Whole-genome sequencing of circulating cell free (ccf) DNA from maternal plasma has enabled noninvasive prenatal testing for common autosomal aneuploidies. The purpose of this study was to extend the detection to include common sex chromosome aneuploidies (SCAs): [47,XXX], [45,X], [47,XXY], and [47,XYY] syndromes.


Massively parallel sequencing was performed on ccf DNA isolated from the plasma of 1564 pregnant women with known fetal karyotype. A classification algorithm for SCA detection was constructed and trained on this cohort.
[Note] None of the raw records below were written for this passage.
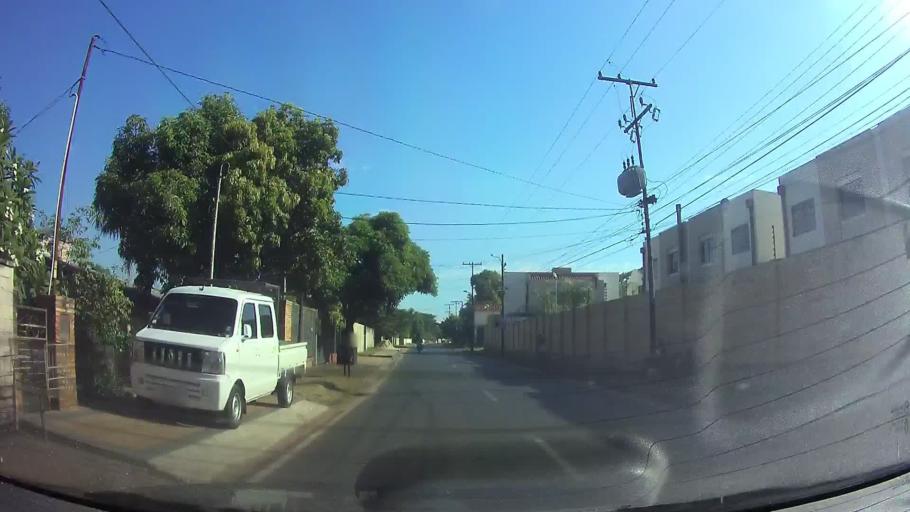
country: PY
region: Central
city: Fernando de la Mora
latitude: -25.2689
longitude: -57.5170
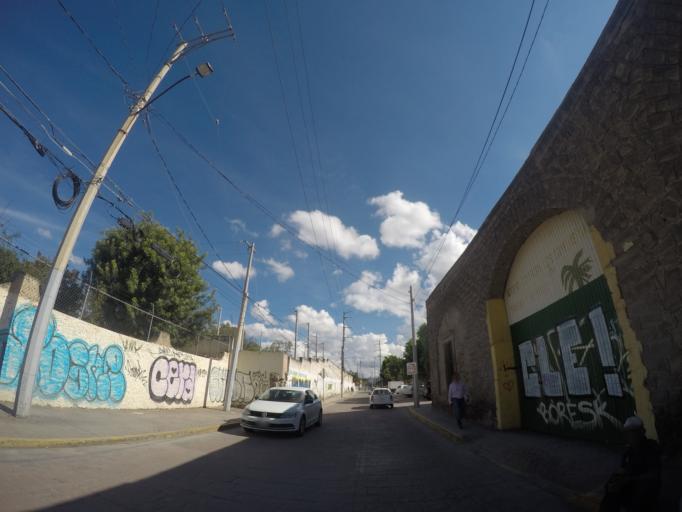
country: MX
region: San Luis Potosi
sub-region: San Luis Potosi
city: San Luis Potosi
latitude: 22.1548
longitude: -100.9679
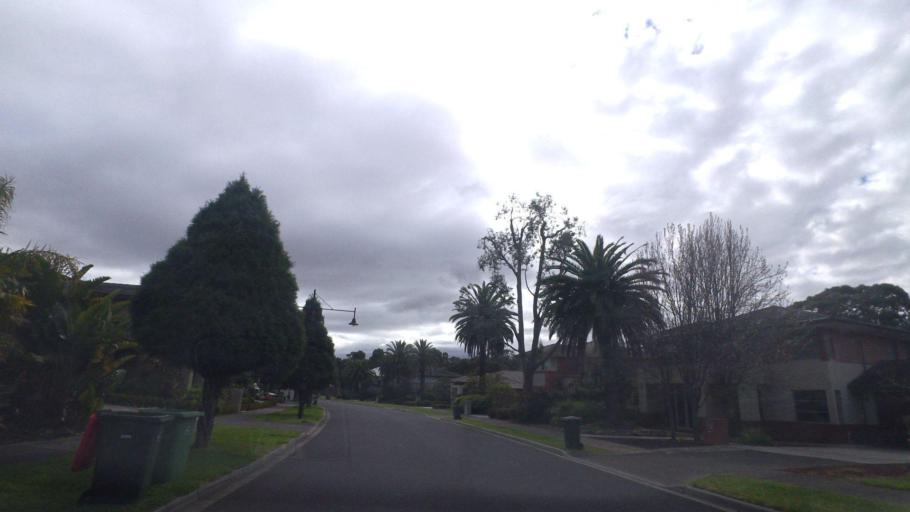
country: AU
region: Victoria
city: Macleod
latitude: -37.7195
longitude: 145.0599
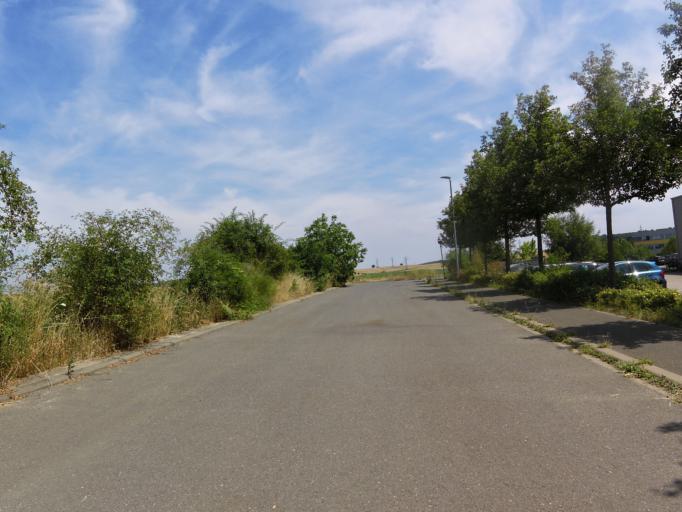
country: DE
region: Bavaria
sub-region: Regierungsbezirk Unterfranken
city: Estenfeld
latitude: 49.8042
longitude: 10.0001
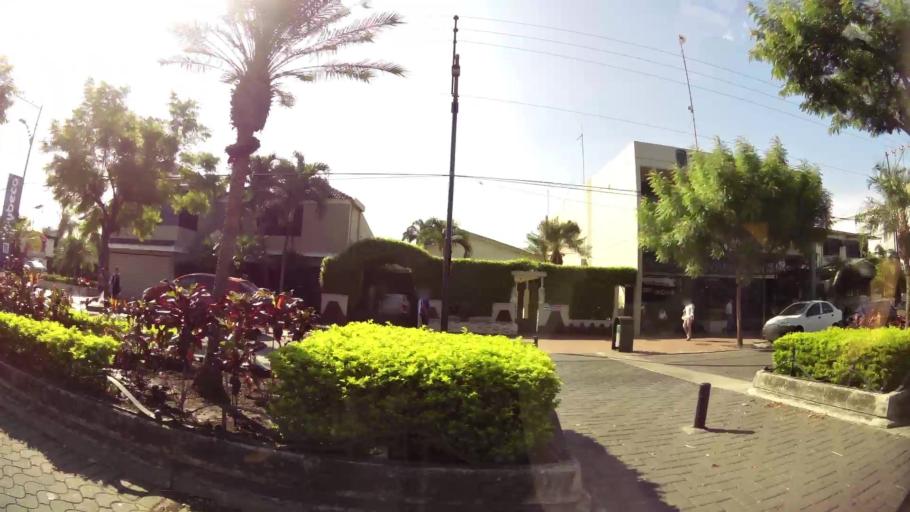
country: EC
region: Guayas
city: Guayaquil
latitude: -2.1730
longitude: -79.9063
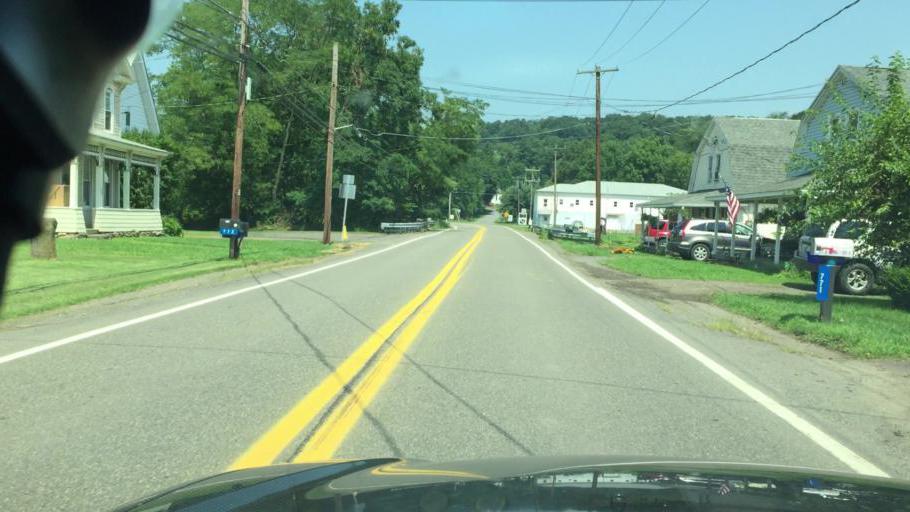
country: US
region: Pennsylvania
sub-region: Columbia County
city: Almedia
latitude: 40.9772
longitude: -76.3742
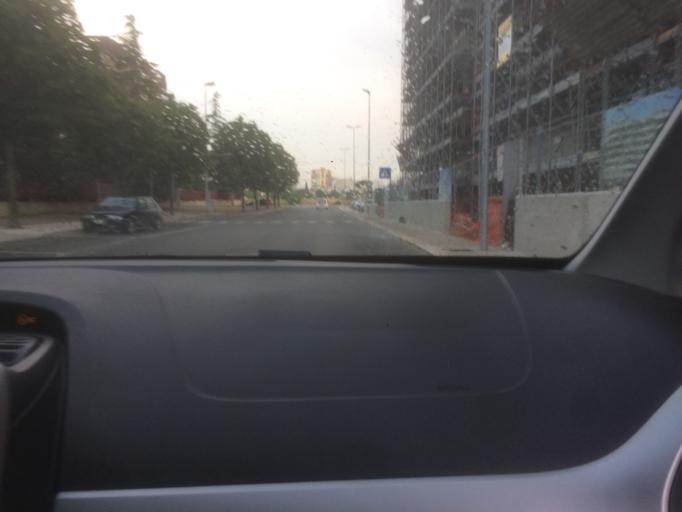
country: IT
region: Apulia
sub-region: Provincia di Bari
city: Triggiano
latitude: 41.0719
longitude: 16.9281
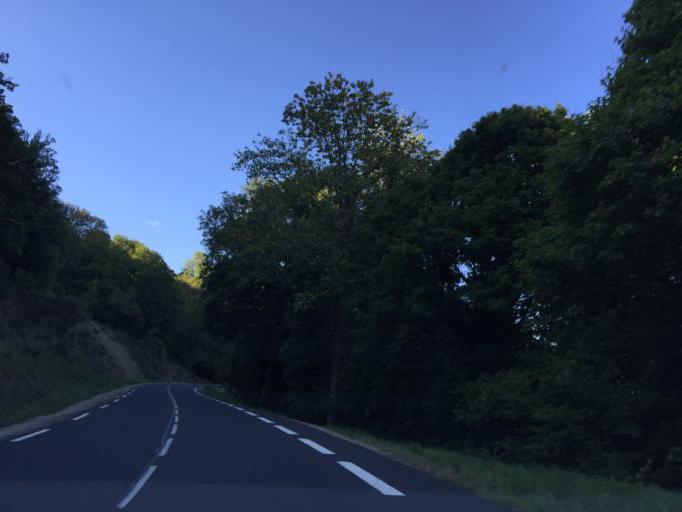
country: FR
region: Auvergne
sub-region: Departement de la Haute-Loire
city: Bains
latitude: 44.9736
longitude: 3.6714
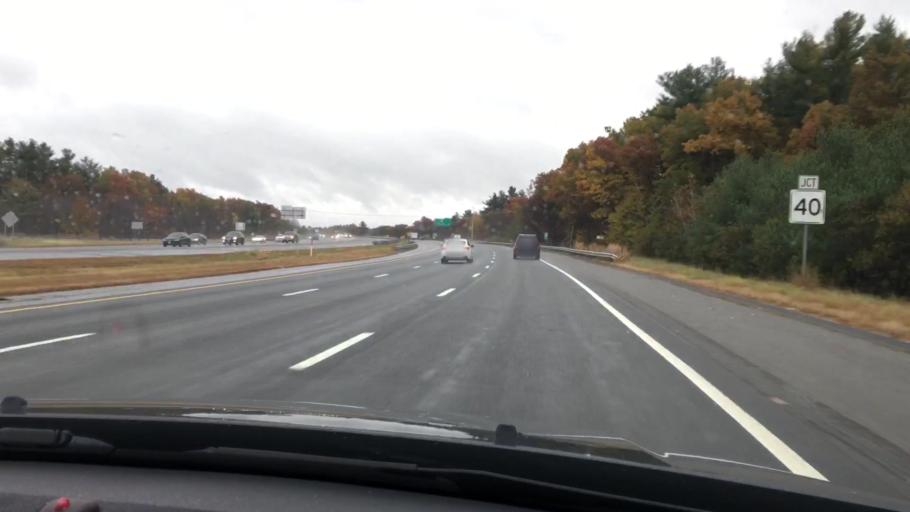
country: US
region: Massachusetts
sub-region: Middlesex County
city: Tyngsboro
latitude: 42.6339
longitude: -71.4079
Another study of 411 maternal samples from women with blinded-to-laboratory fetal karyotypes was then performed to determine the accuracy of the classification algorithm.


In the training cohort, the new algorithm had a detection rate (DR) of 100% (95%CI: 82.3%, 100%), a false positive rate (FPR) of 0.1% (95%CI: 0%, 0.3%), and nonreportable rate of 6% (95%CI: 4.9%, 7.4%) for SCA determination. The blinded validation yielded similar results: DR of 96.2% (95%CI: 78.4%, 99.8%), FPR of 0.3% (95%CI: 0%, 1.8%), and nonreportable rate of 5% (95%CI: 3.2%, 7.7%) for SCA determination


Noninvasive prenatal identification of the most common sex chromosome aneuploidies is possible using ccf DNA and massively parallel sequencing with a high DR and a low FPR.